Bombardier has been struggling to complete development of its CSeries passenger jet, which is over budget and behind schedule.
Last month, the Quebec government agreed to give Bombardier US$1 billion to help complete development of the CSeries in exchange for a 49.5 per cent stake in that project. The federal government is also considering a proposal to provide financial assistance.
The deal with the Caisse does not change that proposal, Bellemare said.
Caisse chief executive Michael Sabia said the institutional investor never considered participating in Quebec’s investment in the CSeries because it views rail as a better way of taking advantage of changing global demand and urbanization in emerging markets.
“We think it’s a business filled with potential,” he said. “We’re convinced that Bombardier Transportation is a good business. Our goal in working with Alain and his team is to make this good business into a really great business.”
The Caisse has historically been a big backer of Quebec’s largest companies, ensuring that Quebecor acquired the Videotron cable company and helping firms like SNC-Lavalin and Rona.
According to terms of the deal, the Caisse’s stake can decrease to a minimum of 25 per cent if Bombardier Transportation does better than its business plan, and increase to a maximum of 42.5 per cent if it underperforms.
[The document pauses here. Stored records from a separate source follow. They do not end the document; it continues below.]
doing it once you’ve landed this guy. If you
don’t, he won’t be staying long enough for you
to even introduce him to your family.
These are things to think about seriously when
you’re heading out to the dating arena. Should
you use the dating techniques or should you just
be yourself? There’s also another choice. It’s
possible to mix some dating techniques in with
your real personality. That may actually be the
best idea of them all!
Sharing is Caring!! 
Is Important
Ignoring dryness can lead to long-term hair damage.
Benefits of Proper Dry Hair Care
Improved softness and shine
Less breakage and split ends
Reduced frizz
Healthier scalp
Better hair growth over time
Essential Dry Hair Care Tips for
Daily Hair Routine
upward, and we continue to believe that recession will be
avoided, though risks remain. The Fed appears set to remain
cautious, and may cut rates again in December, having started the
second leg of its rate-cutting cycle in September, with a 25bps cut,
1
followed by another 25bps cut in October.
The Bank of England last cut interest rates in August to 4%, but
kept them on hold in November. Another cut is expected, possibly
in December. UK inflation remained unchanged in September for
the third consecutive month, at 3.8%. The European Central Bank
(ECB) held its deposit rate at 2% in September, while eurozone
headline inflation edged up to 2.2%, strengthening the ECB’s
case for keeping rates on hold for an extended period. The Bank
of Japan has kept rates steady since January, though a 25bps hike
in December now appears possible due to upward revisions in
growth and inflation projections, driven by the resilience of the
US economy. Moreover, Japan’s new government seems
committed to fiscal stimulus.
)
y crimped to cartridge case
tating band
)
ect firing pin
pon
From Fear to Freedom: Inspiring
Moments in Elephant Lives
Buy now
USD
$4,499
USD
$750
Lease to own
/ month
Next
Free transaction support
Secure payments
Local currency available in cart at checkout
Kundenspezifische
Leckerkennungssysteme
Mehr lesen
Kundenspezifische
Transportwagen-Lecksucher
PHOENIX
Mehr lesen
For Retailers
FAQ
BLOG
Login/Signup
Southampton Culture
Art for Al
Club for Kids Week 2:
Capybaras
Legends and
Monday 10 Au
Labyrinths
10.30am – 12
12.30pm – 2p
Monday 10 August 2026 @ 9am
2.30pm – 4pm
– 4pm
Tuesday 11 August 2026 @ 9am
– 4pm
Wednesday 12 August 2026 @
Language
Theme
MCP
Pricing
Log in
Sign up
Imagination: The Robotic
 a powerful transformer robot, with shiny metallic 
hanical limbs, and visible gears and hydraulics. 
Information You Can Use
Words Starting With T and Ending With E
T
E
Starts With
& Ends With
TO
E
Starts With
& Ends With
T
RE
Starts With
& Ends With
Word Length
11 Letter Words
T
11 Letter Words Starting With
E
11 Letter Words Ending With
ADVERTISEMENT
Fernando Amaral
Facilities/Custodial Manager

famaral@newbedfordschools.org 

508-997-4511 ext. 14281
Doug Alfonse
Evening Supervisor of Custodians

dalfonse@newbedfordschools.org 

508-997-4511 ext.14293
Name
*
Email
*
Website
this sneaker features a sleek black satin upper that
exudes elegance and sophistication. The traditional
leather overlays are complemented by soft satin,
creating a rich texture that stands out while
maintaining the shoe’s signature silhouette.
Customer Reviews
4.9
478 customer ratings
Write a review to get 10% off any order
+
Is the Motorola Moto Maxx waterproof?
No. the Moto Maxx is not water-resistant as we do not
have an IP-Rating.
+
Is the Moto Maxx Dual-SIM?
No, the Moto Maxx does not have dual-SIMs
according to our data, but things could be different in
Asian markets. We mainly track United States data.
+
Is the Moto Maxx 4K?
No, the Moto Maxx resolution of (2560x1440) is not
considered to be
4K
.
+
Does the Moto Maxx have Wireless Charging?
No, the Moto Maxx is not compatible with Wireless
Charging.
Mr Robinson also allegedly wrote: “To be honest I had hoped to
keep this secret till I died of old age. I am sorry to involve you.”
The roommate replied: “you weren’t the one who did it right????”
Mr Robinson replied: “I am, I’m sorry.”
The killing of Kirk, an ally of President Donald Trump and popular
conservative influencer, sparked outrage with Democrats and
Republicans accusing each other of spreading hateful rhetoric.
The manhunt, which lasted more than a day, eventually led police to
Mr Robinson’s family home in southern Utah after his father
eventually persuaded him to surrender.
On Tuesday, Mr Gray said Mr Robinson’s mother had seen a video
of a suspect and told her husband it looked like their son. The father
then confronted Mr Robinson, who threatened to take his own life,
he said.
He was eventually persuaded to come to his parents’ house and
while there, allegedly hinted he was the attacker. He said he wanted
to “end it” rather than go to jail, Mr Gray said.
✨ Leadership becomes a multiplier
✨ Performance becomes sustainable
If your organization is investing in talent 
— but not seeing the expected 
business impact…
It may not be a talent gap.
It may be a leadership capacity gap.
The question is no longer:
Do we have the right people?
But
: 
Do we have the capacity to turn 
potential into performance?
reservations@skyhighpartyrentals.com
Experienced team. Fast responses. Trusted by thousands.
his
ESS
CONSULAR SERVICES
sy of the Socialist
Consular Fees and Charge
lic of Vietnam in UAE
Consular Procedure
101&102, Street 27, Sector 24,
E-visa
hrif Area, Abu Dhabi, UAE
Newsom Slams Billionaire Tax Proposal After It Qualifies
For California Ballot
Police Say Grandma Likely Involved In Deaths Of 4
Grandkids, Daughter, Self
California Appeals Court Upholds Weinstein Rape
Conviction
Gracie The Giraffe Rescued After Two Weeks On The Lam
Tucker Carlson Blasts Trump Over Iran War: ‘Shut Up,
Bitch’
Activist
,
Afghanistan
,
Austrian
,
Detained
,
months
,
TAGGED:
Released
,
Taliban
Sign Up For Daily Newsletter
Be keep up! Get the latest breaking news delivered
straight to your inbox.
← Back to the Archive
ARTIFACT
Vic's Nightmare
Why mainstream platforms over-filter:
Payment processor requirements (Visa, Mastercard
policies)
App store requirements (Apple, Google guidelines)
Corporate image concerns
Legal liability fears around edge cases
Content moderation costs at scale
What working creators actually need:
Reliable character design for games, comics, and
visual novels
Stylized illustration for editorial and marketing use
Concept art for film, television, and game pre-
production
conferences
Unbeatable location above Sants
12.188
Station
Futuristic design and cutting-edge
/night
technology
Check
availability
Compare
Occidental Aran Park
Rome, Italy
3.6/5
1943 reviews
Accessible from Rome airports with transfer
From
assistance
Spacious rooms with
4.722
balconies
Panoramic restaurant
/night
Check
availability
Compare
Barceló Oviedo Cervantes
The Caisse can trigger a public offering or sale of the holding company’s shares after five years while Bombardier can purchase the Caisse’s interest after three years — both netting the Caisse a premium return.
It also has veto on the nomination of new independent directors of Bombardier Inc.
The deal values the rail business at US$5 billion, which is at the low end of analyst expectations, said analyst Benoit Poirier of Desjardins Capital Markets.
“We view positively the initiatives to improve the corporate governance of Bombardier, which we believe remains one of the Street’s primary concerns,” he wrote in a report.
The new holding company would be governed independently by a new board to be composed of seven members, three of which would be named by the Caisse.
Bellemare would be chairman and Bombardier Transportation president Lutz Bertling would continue in his current role. The deal is expected to close in the first quarter.
After initially soaring, Bombardier shares closed unchanged at $1.28 on the Toronto Stock Exchange, although volume of 27.7 million shares was the most on Canada’s main index.